- Opening Delimiter -

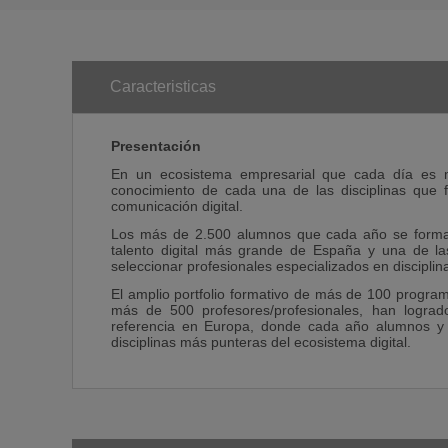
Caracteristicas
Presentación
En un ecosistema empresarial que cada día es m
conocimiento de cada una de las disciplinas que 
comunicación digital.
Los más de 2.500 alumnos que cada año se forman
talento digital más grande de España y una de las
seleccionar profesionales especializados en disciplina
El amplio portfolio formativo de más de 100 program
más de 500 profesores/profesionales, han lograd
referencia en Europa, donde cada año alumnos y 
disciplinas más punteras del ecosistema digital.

- Closing Delimiter -
- Opening Delimiter -

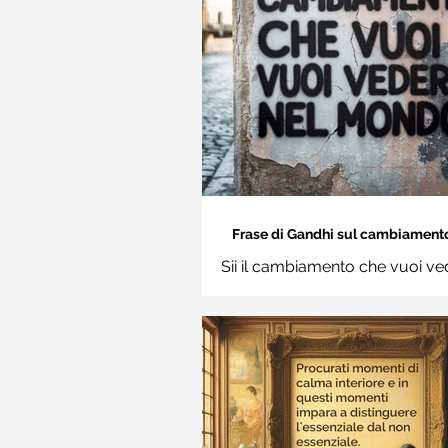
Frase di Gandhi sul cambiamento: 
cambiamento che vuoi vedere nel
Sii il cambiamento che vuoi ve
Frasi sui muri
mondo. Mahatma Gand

- Closing Delimiter -

• Problem statement: Reproduce the lines of the records starting with the line that contains "Frase di Gandhi" and ending with the line that contains "mondo. Mahatma Gand", including both of those lines.

• Answer to this exercise:
Frase di Gandhi sul cambiamento: 
cambiamento che vuoi vedere nel
Sii il cambiamento che vuoi ve
Frasi sui muri
mondo. Mahatma Gand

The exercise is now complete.